* Your task:
Change "series" to "dataset" in the part of the listing that opens with the line containing "Are the bars" and runs through the end of the listing. Give that part again with nothing else altered and the pictures left out.

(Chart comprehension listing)
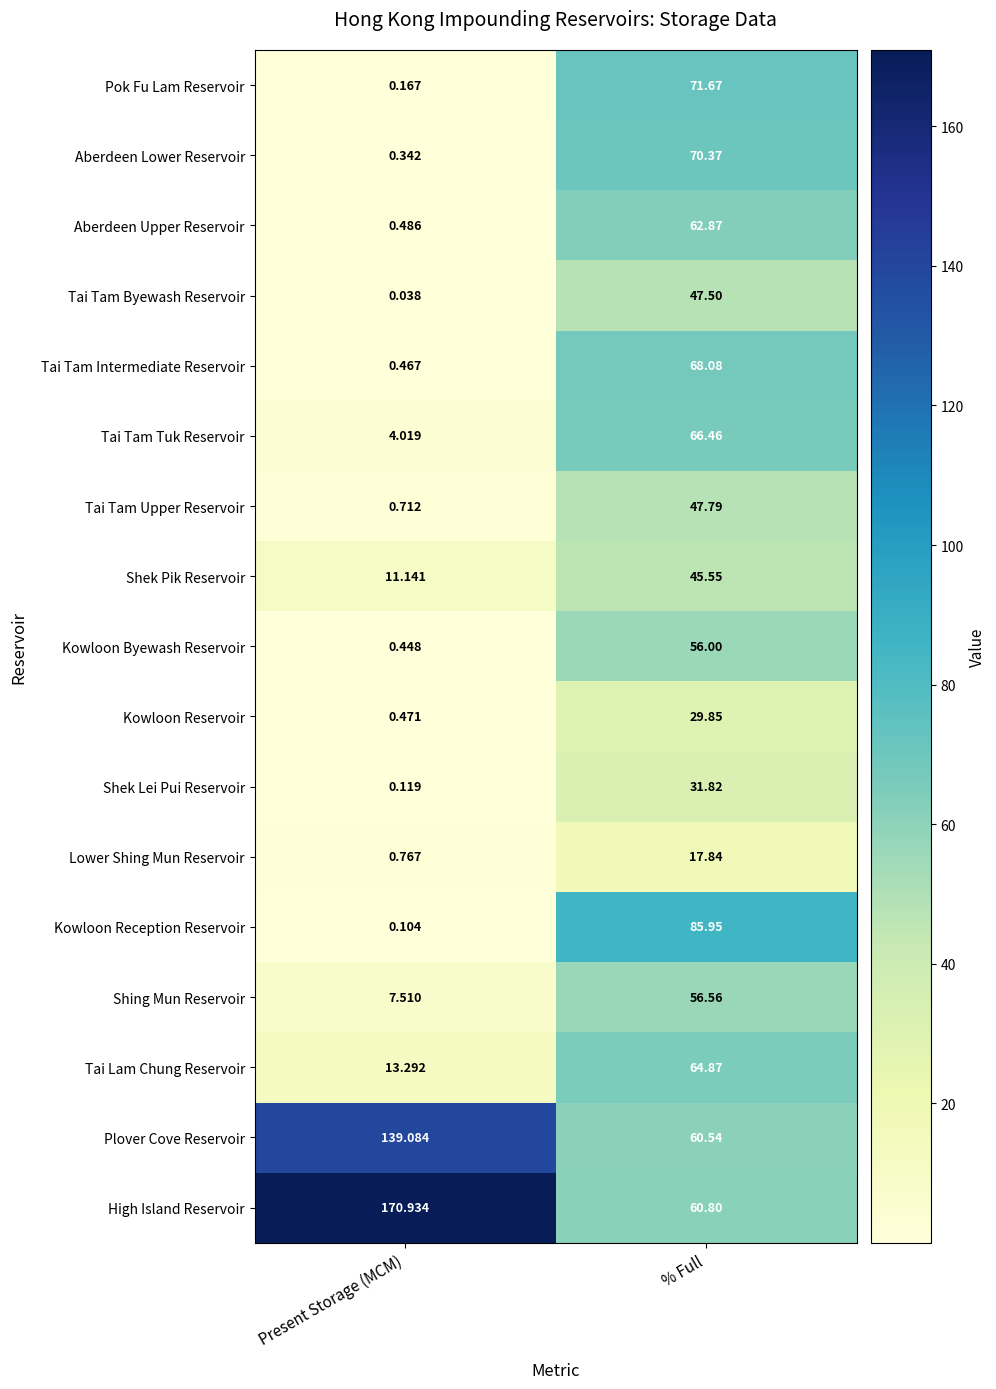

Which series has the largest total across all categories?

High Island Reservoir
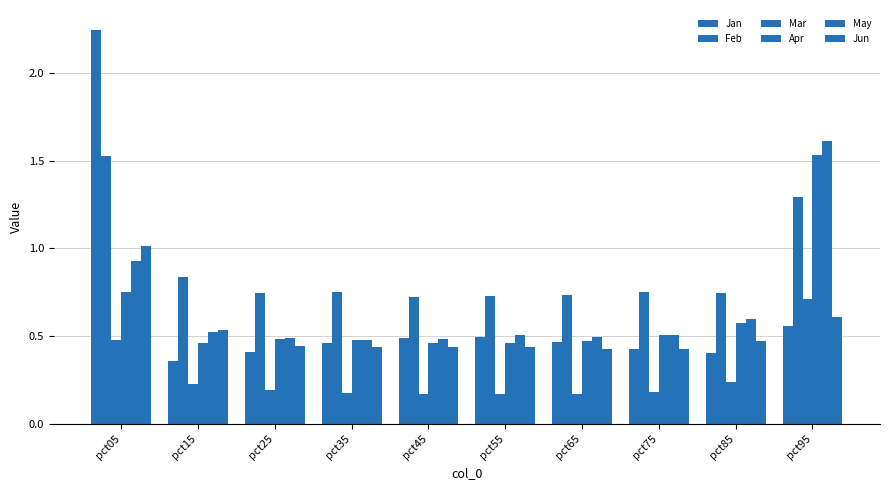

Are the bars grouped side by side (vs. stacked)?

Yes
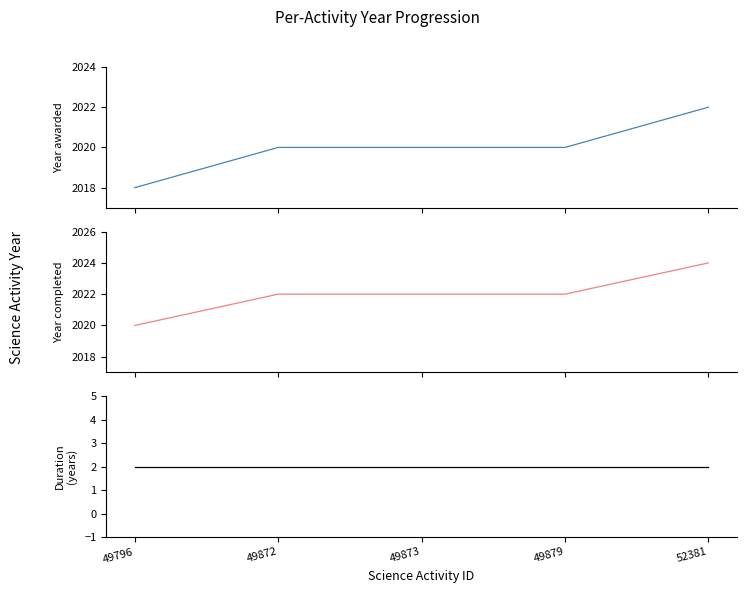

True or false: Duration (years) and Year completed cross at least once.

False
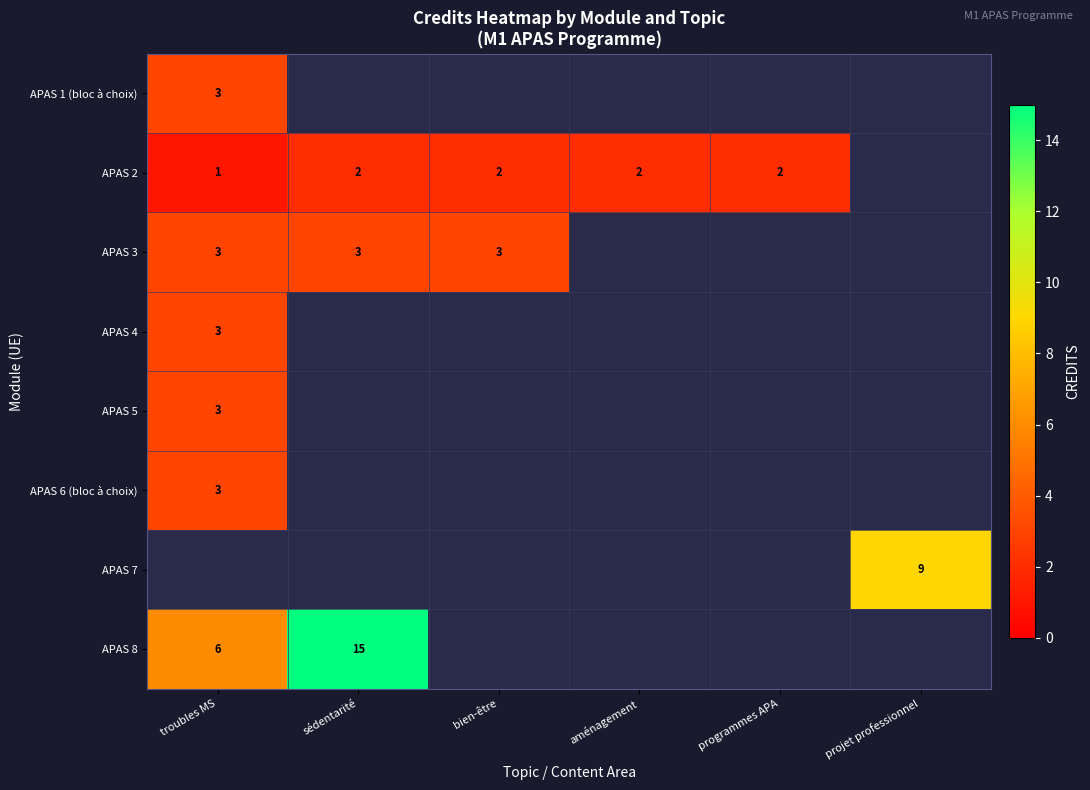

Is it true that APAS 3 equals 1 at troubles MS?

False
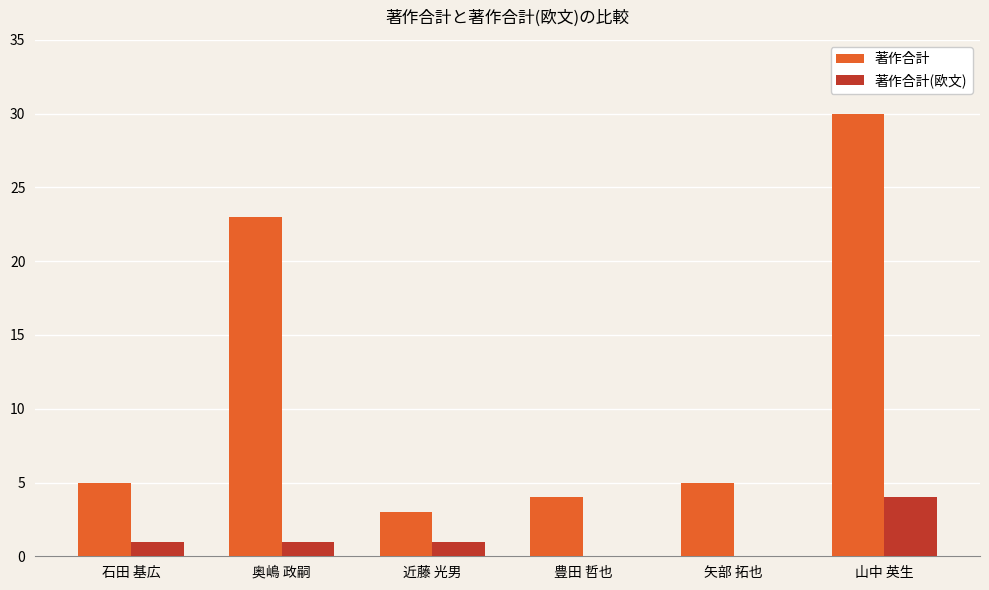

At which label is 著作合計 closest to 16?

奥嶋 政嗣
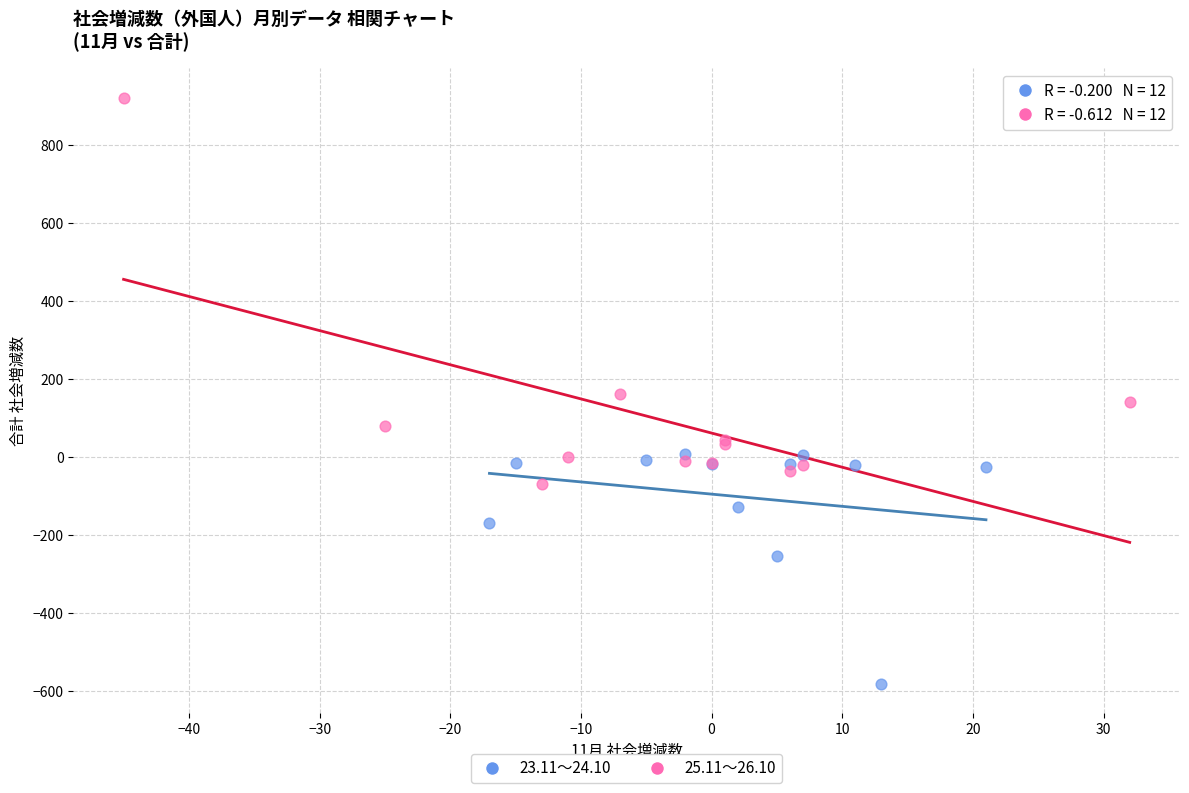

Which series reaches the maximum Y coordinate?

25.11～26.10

* Output of the task:
Are the bars grouped side by side (vs. stacked)?

Yes

True or false: Duration (years) and Year completed cross at least once.

False

Is it true that APAS 3 equals 1 at troubles MS?

False

At which label is 著作合計 closest to 16?

奥嶋 政嗣

Which dataset reaches the maximum Y coordinate?

25.11～26.10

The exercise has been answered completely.